|
Since the Vienna Convention in 1988 Anti Money Laundering (AML) regulation has proceeded to get
tougher. The question that should be asked however is "tougher on whom?"
Is the
AML regime truly having an impact on the money laundering it has been devised to
combat or is it merely penalising those organisations that operate in the
financial services industry – and now other sectors – whose services the money
launderers abuse?
Indeed is the regulation designed to deter, detect, catch
and/or punish launderers and will it ever achieve these noble goals?
The scale of the problem
The estimates of the scale of money laundering vary depending on the body
questioned however each agrees on the magnitude of the problem at hand.
The
International Monetary Fund estimates that between 2-5% of the world's gross
domestic product is laundered every year through the global financial system.
That equates to between $500 billion and $1.5 trillion. The US Government puts
this figure at $3 trillion, whilst the UK Government puts it at £200 billion.

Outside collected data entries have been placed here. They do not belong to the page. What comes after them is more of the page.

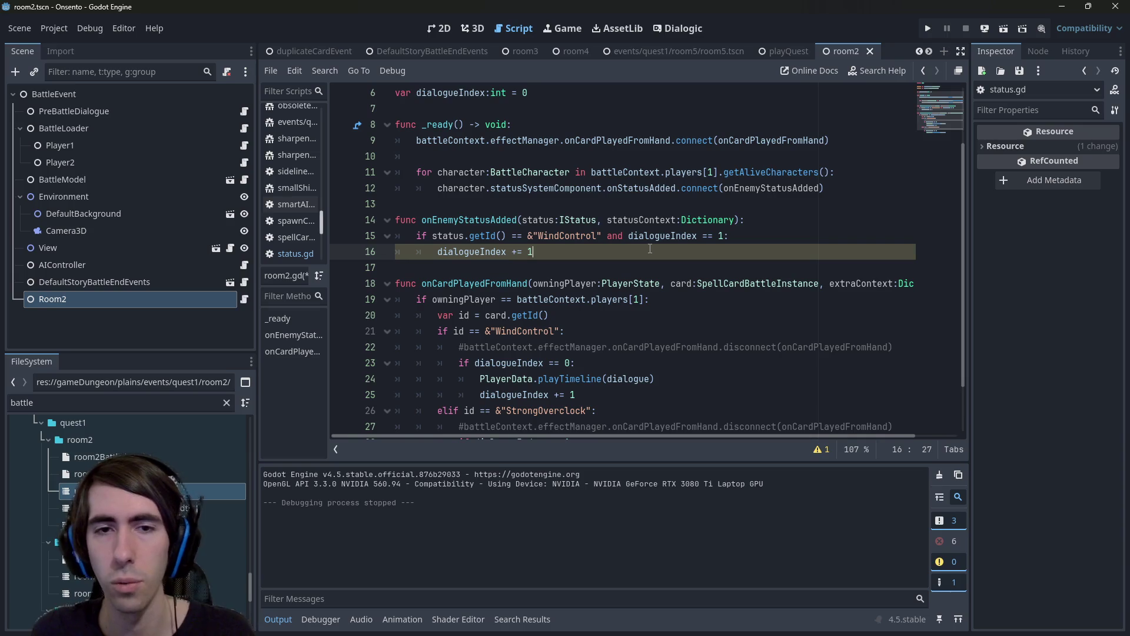
{"action": "scroll", "coordinate": [634, 264], "scroll_direction": "down", "scroll_amount": 1}
{"action": "left_click_drag", "start_coordinate": [681, 318], "coordinate": [480, 316]}
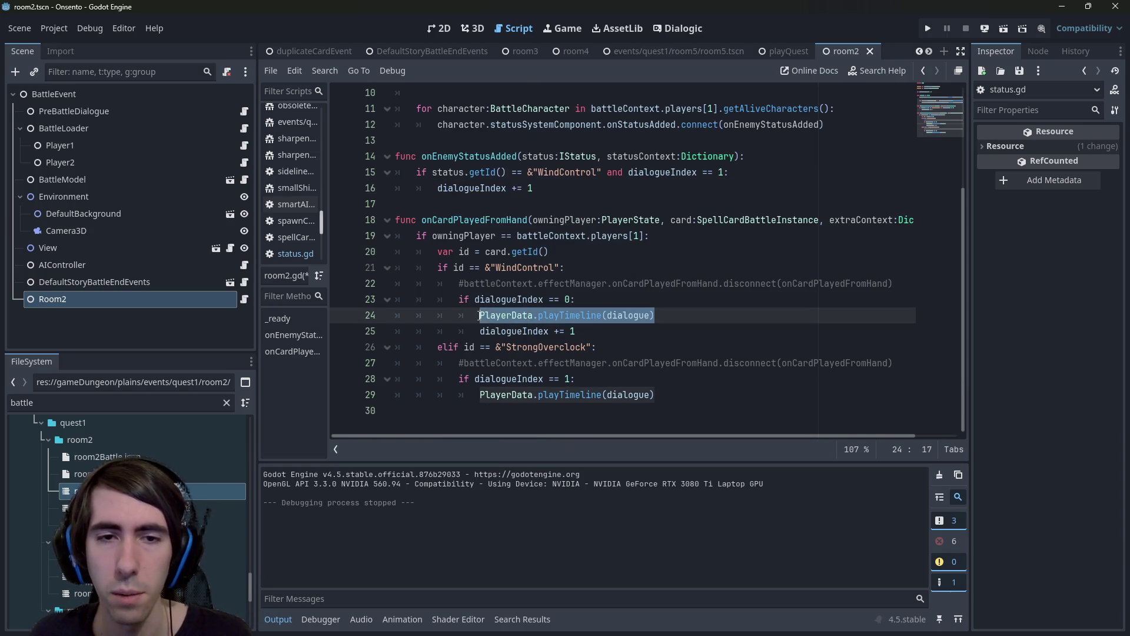
{"action": "key", "text": "ctrl+c"}
{"action": "left_click", "coordinate": [583, 188]}
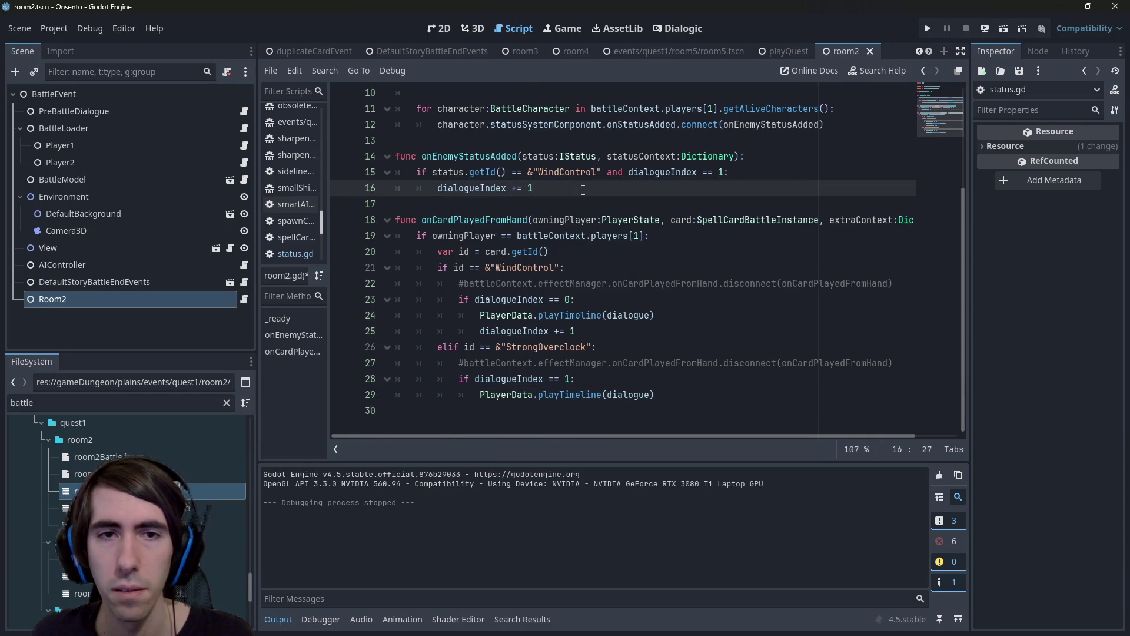
{"action": "key", "text": "Return"}
{"action": "key", "text": "ctrl+v"}
Move the increment above the timeline call in onCardPlayedFromHand's WindControl branch and save room2.gd.
{"action": "scroll", "coordinate": [583, 190], "scroll_direction": "up", "scroll_amount": 1}
{"action": "scroll", "coordinate": [583, 189], "scroll_direction": "down", "scroll_amount": 1}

Within the UK alone the Home Office estimates that dirty money represents about
2% of gross domestic product or approximately £18 billion per annum.
Clearly, whichever figure one wishes to adopt as being the most accurate, it
does not disguise the fact that money laundering represents a substantial
problem for the world's financial institutions.
The need for caution
Although it would be easy given these statistics to push for a much tougher
regulatory regime, one must bear in mind what is at stake. The UK's financial
services sector is fundamental to the success of the British economy.
It has
grown based on its liberal and innovative thinking and the liquidity it creates
in both new and existing markets. Ironically it is these very aspects that
contribute to the appeal of the UK market to the money launderer, the sheer
number of transactions, their complexity and speed, the diversity of
institutions and of products, the level of international trade and the openness.
Each of these characteristics is a reason for the success of the UK financial
services sector and also a key influence on the level of money laundering it
supports.
Clearly therefore, although tougher money laundering regulation is needed, its
introduction needs to be balanced to ensure it does not unduly inhibit those
characteristics such as speed, liquidity and innovation which have made the UK
market what it is today.
Current UK AML regulations
The current UK AML regulations have evolved over a number of years, beginning
life in 1986 as the Drug Trafficking Offences Act and more recently seeing the
implementation of the UK Money Laundering Regulations 2003.
The purpose of these
anti money laundering controls as stated by the Financial Services Authority
(FSA) is to deter, detect, investigate and prosecute crime, fraud and terrorism.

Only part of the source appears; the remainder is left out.